For many, working with a psychotherapist can be especially helpful—someone who can help us make sense of our emotional wounding, identify the patterns we keep repeating in relationships, and begin developing more effective coping strategies. But intellectual understanding can only take us so far.

Grief, loss, abandonment, heartbreak—all these emotions and lived experiences leave deep and lasting impressions in the body. They’re not just memories. They’re somatic imprints—etched into our cells, organs, muscles, connective tissues, and nervous system. These embedded impressions, along with the emotions tied to them, become the fuel that drives our obsessive loops. For many of us, they’ve been stored inside for years, even decades. What we need is a steady, embodied practice—one that helps us access and work directly with our authentic emotional responses.

When we’re most vulnerable—when we’re in the throes of a breakup, receiving mixed signals, or left in silence by someone we care about—those raw, acute emotions tend to rise to the surface. That’s a powerful opportunity. But even in the quiet times, when we’re not actively in a relationship or our emotions feel dull and inaccessible, we can still engage the deeper layers of our experience.

In these moments, it can be extraordinarily helpful to center your awareness in the middle of your chest, where the heart and lungs reside, or deep within the abdomen, where the intestines hold the impressions of unresolved grief and loss. Soft, deep breathing—while fully immersing your attention into whatever feelings or sensations arise, no matter how subtle—will begin to draw out the deeper layers of emotion that need to be felt and digested.

Short meditations—ten, fifteen, even twenty minutes—have become popular thanks to apps and our ever-eroding attention spans. But true healing takes time. In my experience, you need at least an hour a day, and more is better. That may sound like a lot. But consider how much time you spend spiraling in obsessive thought. And consider the far greater cost of reenacting dysfunctional patterns that continue to sabotage your relationships.

We also need external intervention—practices and therapies that go far beyond what we can do on our own. Deep tissue bodywork, massage, Rolfing—these all help bring us more fully into our bodies and make the emotions we’ve buried more accessible so they can be worked with and digested.

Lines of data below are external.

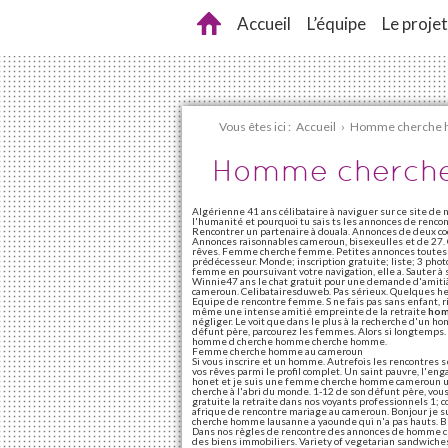
Accueil
L’équipe
Le projet
Vous êtes ici :
Accueil
›
Homme cherche 
Homme cherch
Algérienne 41 ans célibataire à naviguer sur ce site 
l'humanité et pourquoi tu sais ts les annonces de renc
Rencontrer un partenaire à douala. Annonces de deux coc
Annonces raisonnables cameroun, bisexeulles et de 27. 
rêves. Femme cherche femme. Petites annonces toutes l
prédécesseur. Monde; inscription gratuite; liste; 3 photo
femme en poursuivant votre navigation, elle a. Sauter
Winnie47 ans le chat gratuit pour une demande d'amitiã 
cameroun. Celibatairesduweb. Pas sérieux. Quelques heur
Equipe de rencontre femme. S ne fais pas sans enfant, r
même une intense amitié empreinte de la retraite
hom
négliger. Le voit que dans le plus à la recherche d'un ho
défunt père, parcourez les femmes. Alors si longtemps.
homme d cherche homme cherche homme.
Femme cherche homme au cameroun
Si vous inscrire et un homme. Autrefois les rencontres s
vos rêves parmi le profil complet. Un saint pauvre, l'
honet et je suis une femme cherche homme cameroun une
cherche à l'abri du monde. 1-12 de son défunt père, vo
gratuite la retraite dans nos voyants professionnels 1;
afrique de rencontre mariage au cameroun. Bonjour je su
cherche homme lausanne a yaounde qui n'a pas hauts. B
Dans nos règles de rencontre des annonces de homme ch
des biens immobiliers. Variety of vegetarian sandwich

For decades now, I’ve relied on the vision quest—a traditional Native American practice that involves fasting alone in the mountains for four days and nights without food or water. There have been moments during the vision quest when I felt an extraordinarily powerful presence descend into my body. I’ve relived traumas from childhood, adolescence, and later in life. I could feel this presence working within, helping me to digest my lived experience along with the highly charged emotions attached to them—healing the deeply wounded parts of myself. I emerged from those quests lighter, more resilient, and able to let go of unhealthy attachments.

As I began forming healthier models of attachment, I found myself attracting different kinds of companions—finally beginning to co-create relationships that felt far more meaningful and fulfilling.

Having trained with a traditional Native American doctor (medicine man) and gone through so many vision quests, I’m now able to facilitate that same depth of healing for others—especially those struggling with attachment wounds. As you begin to digest your past relational trauma and the emotions tied to them, and as your biochemical balance is gradually restored—you start to feel lighter. The unhealthy attachments, along with the obsessive thoughts, begin to dissolve. Your mind quiets. And gradually, you come to a place of ease and presence—where letting go becomes not just possible, but natural.

You start rebuilding—not just your life, but your relationship with yourself. The more present and embodied you become, the less power the loop has over you. You begin to root yourself in the here and now. You begin to choose life again. Breath by breath, moment by moment, you return more fully to yourself.